DP Code Understanding Challenge (Leetcode 801)

Hey engineering fellows!

I think the intuition around understanding this problem is difficult so I thought it would be good to get a conversation around it.

For those that want to try the question first see this: https://leetcode.com/problems/minimum-swaps-to-make-sequences-increasing/.


Here is one of the solutions:

def minSwap(self, A: List[int], B: List[int]) -> int:
    swapped = [0] * len(A)
    not_swap = [0] * len(A)
    swapped[0] = 1
    for i in range(1, len(A)):
        if A[i] > A[i - 1] and B[i] > B[i - 1]:
            # is increasing
            if A[i] > B[i - 1] and B[i] > A[i - 1]:
                # a swap would work
                not_swap[i] = min(swapped[i - 1], not_swap[i - 1])
                swapped[i] = not_swap[i] + 1
                swapped[i] = swapped[i - 1] + 1
                not_swap[i] = not_swap[i - 1]
            # it's not increasing
            not_swap[i] = swapped[i - 1]
            swapped[i] = not_swap[i - 1] + 1
    return min(swapped[-1], not_swap[-1])

I’d love to see if someone can get to an intuitive explanation on why this works. Excited to hear your thoughts!



To understand a DP algorithm, we need to understand the subproblems and the recurrence equation that relates them. As it is often the case, for a problem where the input are arrays, the subproblems are prefixes of the input arrays. What makes this DP algorithm a bit more complicated than usual is that the subproblems are not exactly of the same form as the original problem. In the subproblems, we need to add an extra condition: whether the last position in the prefix is flipped or not. This is important in order to be able to write the recurrence equation.

Thus, we have two types of subproblems, defined as follows:

not_swap[i] is the minimum number of swaps that you need to make A[0…i] and B[0…i] increasing, without swapping position i.
swapped[i] is the exact same, but swapping position i.

For the base case, we have not_swap[0] = 0, swapped[0] = 1, which should be clear from the definition above.

To compute swapped[i] and not_swap[i] for i > 0, the code implements a recurrence equation. It is called like that because, to compute swapped[i] and not_swap[i], we need to know swapped[i-1] and not_swap[i-1].

swapped[i] and not_swap[i] have their own recurrence equations, which are similar but a bit different. In each case, the recurrence equation has four cases, depending on the following conditions (both can be true):
b1= A[i] > A[i-1] and B[i] > B[i-1] //pos i satisfies the property (i.e., is increasing) if pos i-1 has not been swapped.
b2 = A[i] > B[i-1] and B[i] > A[i-1] //pos i satisfies the property if pos i-1 has been swapped.
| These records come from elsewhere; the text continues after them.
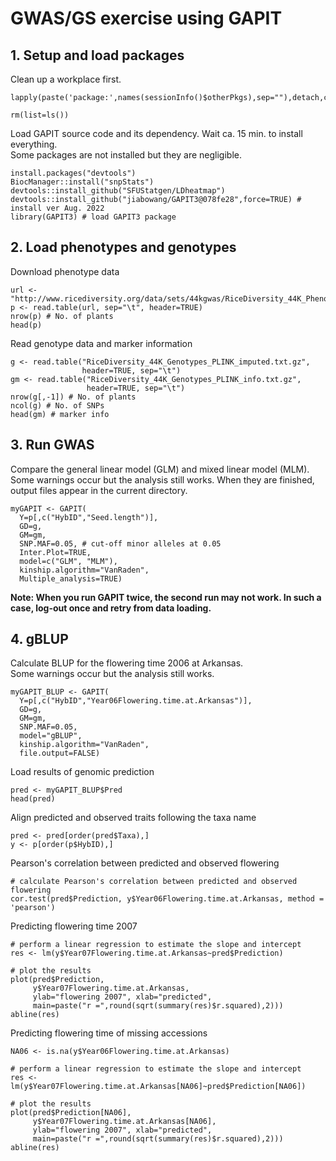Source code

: # GWAS/GS exercise using GAPIT

## 1. Setup and load packages

Clean up a workplace first.
```
lapply(paste('package:',names(sessionInfo()$otherPkgs),sep=""),detach,character.only=TRUE,unload=TRUE)

rm(list=ls())
```

Load GAPIT source code and its dependency. Wait ca. 15 min. to install everything.  
Some packages are not installed but they are negligible.  
```
install.packages("devtools")
BiocManager::install("snpStats")
devtools::install_github("SFUStatgen/LDheatmap")
devtools::install_github("jiabowang/GAPIT3@078fe28",force=TRUE) # install ver Aug. 2022
library(GAPIT3) # load GAPIT3 package
```

## 2. Load phenotypes and genotypes

Download phenotype data
```
url <- "http://www.ricediversity.org/data/sets/44kgwas/RiceDiversity_44K_Phenotypes_34traits_PLINK.txt"
p <- read.table(url, sep="\t", header=TRUE)
nrow(p) # No. of plants
head(p)
```

Read genotype data and marker information
```
g <- read.table("RiceDiversity_44K_Genotypes_PLINK_imputed.txt.gz",
                header=TRUE, sep="\t")
gm <- read.table("RiceDiversity_44K_Genotypes_PLINK_info.txt.gz",
                 header=TRUE, sep="\t")
nrow(g[,-1]) # No. of plants
ncol(g) # No. of SNPs
head(gm) # marker info
```

## 3. Run GWAS

Compare the general linear model (GLM) and mixed linear model (MLM).  
Some warnings occur but the analysis still works. When they are finished, output files appear in the current directory.  
```
myGAPIT <- GAPIT(
  Y=p[,c("HybID","Seed.length")],
  GD=g,
  GM=gm,
  SNP.MAF=0.05, # cut-off minor alleles at 0.05
  Inter.Plot=TRUE,
  model=c("GLM", "MLM"),
  kinship.algorithm="VanRaden",
  Multiple_analysis=TRUE)
```

**Note: When you run GAPIT twice, the second run may not work. In such a case, log-out once and retry from data loading.**  

## 4. gBLUP

Calculate BLUP for the flowering time 2006 at Arkansas.  
Some warnings occur but the analysis still works.  
```
myGAPIT_BLUP <- GAPIT(
  Y=p[,c("HybID","Year06Flowering.time.at.Arkansas")],
  GD=g,
  GM=gm,
  SNP.MAF=0.05,
  model="gBLUP",
  kinship.algorithm="VanRaden",
  file.output=FALSE)
```

Load results of genomic prediction  
```
pred <- myGAPIT_BLUP$Pred
head(pred)
```

Align predicted and observed traits following the taxa name  
```
pred <- pred[order(pred$Taxa),]
y <- p[order(p$HybID),]
```

Pearson's correlation between predicted and observed flowering  
```
# calculate Pearson's correlation between predicted and observed flowering
cor.test(pred$Prediction, y$Year06Flowering.time.at.Arkansas, method = 'pearson') 
```

Predicting flowering time 2007  
```
# perform a linear regression to estimate the slope and intercept
res <- lm(y$Year07Flowering.time.at.Arkansas~pred$Prediction)

# plot the results
plot(pred$Prediction,
     y$Year07Flowering.time.at.Arkansas,
     ylab="flowering 2007", xlab="predicted",
     main=paste("r =",round(sqrt(summary(res)$r.squared),2)))
abline(res)
```

Predicting flowering time of missing accessions
```
NA06 <- is.na(y$Year06Flowering.time.at.Arkansas)

# perform a linear regression to estimate the slope and intercept
res <- lm(y$Year07Flowering.time.at.Arkansas[NA06]~pred$Prediction[NA06])

# plot the results
plot(pred$Prediction[NA06],
     y$Year07Flowering.time.at.Arkansas[NA06],
     ylab="flowering 2007", xlab="predicted",
     main=paste("r =",round(sqrt(summary(res)$r.squared),2)))
abline(res)
```
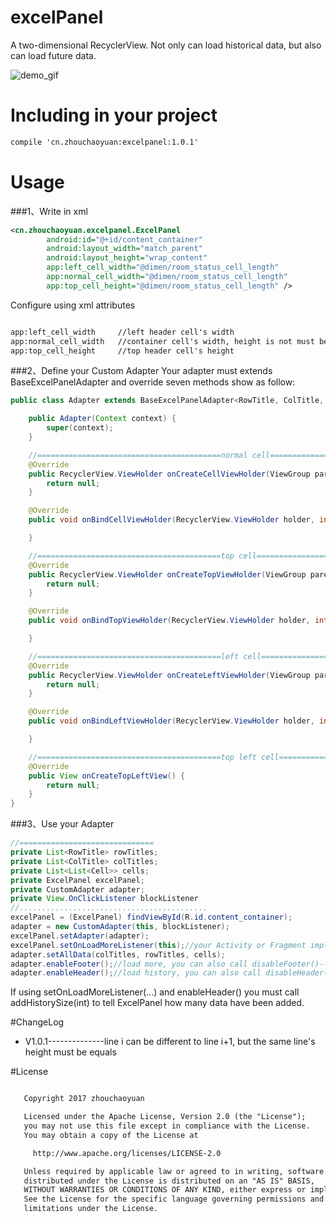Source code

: # excelPanel
A two-dimensional RecyclerView. Not only can load historical data, but also can load future data.

![demo_gif](https://raw.githubusercontent.com/zhouchaoyuan/excelPanel/master/app/src/main/assets/roomFormDemo.gif)

# Including in your project

```xml
compile 'cn.zhouchaoyuan:excelpanel:1.0.1'
```

# Usage

###1、Write in xml

```xml
<cn.zhouchaoyuan.excelpanel.ExcelPanel
        android:id="@+id/content_container"
        android:layout_width="match_parent"
        android:layout_height="wrap_content"
        app:left_cell_width="@dimen/room_status_cell_length"
        app:normal_cell_width="@dimen/room_status_cell_length"
        app:top_cell_height="@dimen/room_status_cell_length" />
```

Configure using xml attributes

```xml

app:left_cell_width     //left header cell's width
app:normal_cell_width   //container cell's width, height is not must because the row's height will be equals to the maximum cell's height in that line
app:top_cell_height     //top header cell's height

```


###2、Define your Custom Adapter
Your adapter must extends BaseExcelPanelAdapter and override seven methods show as follow:

```java
public class Adapter extends BaseExcelPanelAdapter<RowTitle, ColTitle, Cell>{

    public Adapter(Context context) {
        super(context);
    }

    //=========================================normal cell=========================================
    @Override
    public RecyclerView.ViewHolder onCreateCellViewHolder(ViewGroup parent, int viewType) {
        return null;
    }

    @Override
    public void onBindCellViewHolder(RecyclerView.ViewHolder holder, int verticalPosition, int horizontalPosition) {

    }

    //=========================================top cell===========================================
    @Override
    public RecyclerView.ViewHolder onCreateTopViewHolder(ViewGroup parent, int viewType) {
        return null;
    }

    @Override
    public void onBindTopViewHolder(RecyclerView.ViewHolder holder, int position) {

    }

    //=========================================left cell===========================================
    @Override
    public RecyclerView.ViewHolder onCreateLeftViewHolder(ViewGroup parent, int viewType) {
        return null;
    }

    @Override
    public void onBindLeftViewHolder(RecyclerView.ViewHolder holder, int position) {

    }

    //=========================================top left cell=======================================
    @Override
    public View onCreateTopLeftView() {
        return null;
    }
}
```

###3、Use your Adapter

```java
//==============================
private List<RowTitle> rowTitles;
private List<ColTitle> colTitles;
private List<List<Cell>> cells;
private ExcelPanel excelPanel;
private CustomAdapter adapter;
private View.OnClickListener blockListener
//..........................................
excelPanel = (ExcelPanel) findViewById(R.id.content_container);
adapter = new CustomAdapter(this, blockListener);
excelPanel.setAdapter(adapter);
excelPanel.setOnLoadMoreListener(this);//your Activity or Fragment implement ExcelPanel.OnLoadMoreListener
adapter.setAllData(colTitles, rowTitles, cells);
adapter.enableFooter();//load more, you can also call disableFooter()----default
adapter.enableHeader();//load history, you can also call disableHeader()----default
```

If using setOnLoadMoreListener(...) and enableHeader() you must call addHistorySize(int) to tell ExcelPanel how many data have been added.

#ChangeLog

- V1.0.1--------------line i can be different to line i+1, but the same line's height must be equals

#License

```xml

   Copyright 2017 zhouchaoyuan

   Licensed under the Apache License, Version 2.0 (the "License");
   you may not use this file except in compliance with the License.
   You may obtain a copy of the License at

     http://www.apache.org/licenses/LICENSE-2.0

   Unless required by applicable law or agreed to in writing, software
   distributed under the License is distributed on an "AS IS" BASIS,
   WITHOUT WARRANTIES OR CONDITIONS OF ANY KIND, either express or implied.
   See the License for the specific language governing permissions and
   limitations under the License.

```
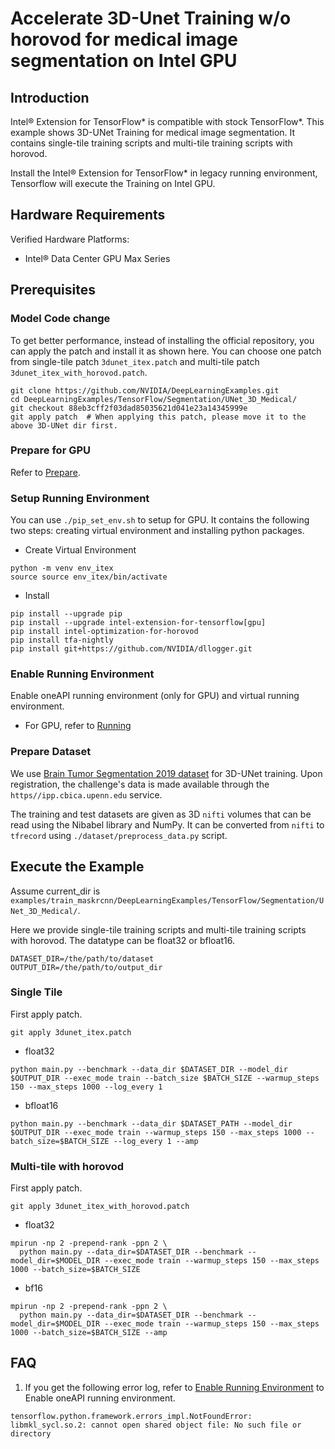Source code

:# Accelerate 3D-Unet Training w/o horovod for medical image segmentation on Intel GPU

## Introduction

Intel® Extension for TensorFlow* is compatible with stock TensorFlow*. 
This example shows 3D-UNet Training for medical image segmentation. It contains single-tile training scripts and multi-tile training scripts with horovod.

Install the Intel® Extension for TensorFlow* in legacy running environment, Tensorflow will execute the Training on Intel GPU.

## Hardware Requirements

Verified Hardware Platforms:

 - Intel® Data Center GPU Max Series

## Prerequisites

### Model Code change

To get better performance, instead of installing the official repository, you can apply the patch and install it as shown here. You can choose one patch from single-tile patch `3dunet_itex.patch` and multi-tile patch `3dunet_itex_with_horovod.patch`. 

```
git clone https://github.com/NVIDIA/DeepLearningExamples.git
cd DeepLearningExamples/TensorFlow/Segmentation/UNet_3D_Medical/
git checkout 88eb3cff2f03dad85035621d041e23a14345999e
git apply patch  # When applying this patch, please move it to the above 3D-UNet dir first.
```

### Prepare for GPU

Refer to [Prepare](../common_guide_running.md#prepare).

### Setup Running Environment

You can use `./pip_set_env.sh` to setup for GPU. It contains the following two steps: creating virtual environment and installing python packages.

+ Create Virtual Environment

```
python -m venv env_itex
source source env_itex/bin/activate
```

+ Install

```
pip install --upgrade pip
pip install --upgrade intel-extension-for-tensorflow[gpu]
pip install intel-optimization-for-horovod
pip install tfa-nightly
pip install git+https://github.com/NVIDIA/dllogger.git
```

### Enable Running Environment

Enable oneAPI running environment (only for GPU) and virtual running environment.

   * For GPU, refer to [Running](../common_guide_running.md#running)

### Prepare Dataset

We use [Brain Tumor Segmentation 2019 dataset](https://www.med.upenn.edu/cbica/brats-2019/) for 3D-UNet training. Upon registration, the challenge's data is made available through the `https//ipp.cbica.upenn.edu` service.

The training and test datasets are given as 3D `nifti` volumes that can be read using the Nibabel library and NumPy. It can be converted from `nifti` to `tfrecord` using `./dataset/preprocess_data.py` script.

## Execute the Example

Assume current_dir is `examples/train_maskrcnn/DeepLearningExamples/TensorFlow/Segmentation/UNet_3D_Medical/`.

Here we provide single-tile training scripts and multi-tile training scripts with horovod. The datatype can be float32 or bfloat16.

```
DATASET_DIR=/the/path/to/dataset
OUTPUT_DIR=/the/path/to/output_dir
```

### Single Tile

First apply patch.

```
git apply 3dunet_itex.patch
```

+ float32

```
python main.py --benchmark --data_dir $DATASET_DIR --model_dir $OUTPUT_DIR --exec_mode train --batch_size $BATCH_SIZE --warmup_steps 150 --max_steps 1000 --log_every 1 
```

+ bfloat16

```
python main.py --benchmark --data_dir $DATASET_PATH --model_dir $OUTPUT_DIR --exec_mode train --warmup_steps 150 --max_steps 1000 --batch_size=$BATCH_SIZE --log_every 1 --amp
```

### Multi-tile with horovod

First apply patch.

```
git apply 3dunet_itex_with_horovod.patch
```

+ float32

```
mpirun -np 2 -prepend-rank -ppn 2 \
  python main.py --data_dir=$DATASET_DIR --benchmark --model_dir=$MODEL_DIR --exec_mode train --warmup_steps 150 --max_steps 1000 --batch_size=$BATCH_SIZE
```

+ bf16

```
mpirun -np 2 -prepend-rank -ppn 2 \
  python main.py --data_dir=$DATASET_DIR --benchmark --model_dir=$MODEL_DIR --exec_mode train --warmup_steps 150 --max_steps 1000 --batch_size=$BATCH_SIZE --amp
```

## FAQ

1. If you get the following error log, refer to [Enable Running Environment](#Enable-Running-Environment) to Enable oneAPI running environment.

``` 
tensorflow.python.framework.errors_impl.NotFoundError: libmkl_sycl.so.2: cannot open shared object file: No such file or directory
```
The recurrence equation for no_swap is as follows:
no_swap[i] =

  1. min(swapped[i-1], no_swap[i-1]) if b1 and b2
  2. no_swap[i-1] if b1 and not b2
  3. swapped[i-1] if not b1 and b2
  4. -1 if not b1 and not b2

Case 1 is when the sequence is increasing whether the previous position is flipped or not. Since we can choose, we use the min operator to get the best choice.
Case 2 is when the sequence is only increasing if we do not flip the previous position.
Similarly with Case 3. Case 4 is when there is no solution, which should never happen according to the statement.

The recurrence equation for swapped[i] is similar, only reversing the roles of b1 and b2, because the position i will be swapped, and with a “+1” for doing the swap at position i:

swapped[i] =

  1. 1 + min(swapped[i-1], no_swap[i-1]) if b1 and b2
  2. 1 + no_swap[i-1] if not b1 and b2
  3. 1 + swapped[i-1] if b1 and not b2
  4. -1 if not b1 and not b2

The code iterates through indices i to n-1, at iteration i it computes swapped[i] and not_swap[i] using the recurrence equation above (in a more succinct way).

Finally, we choose the best option among swapped[n-1] and not_swap[n-1], (where n is the size of the arrays). Thinking of the definition of these values, this corresponds to minimum number of swaps that you need to make A[0…n-1] and B[0…n-1] increasing, with or without swapping position i, which is what we want.

By the way, the non-input space complexity can be reduced to O(1), since, at each iteration, we only need the values for iteration i-1, and not for all the previous iterations.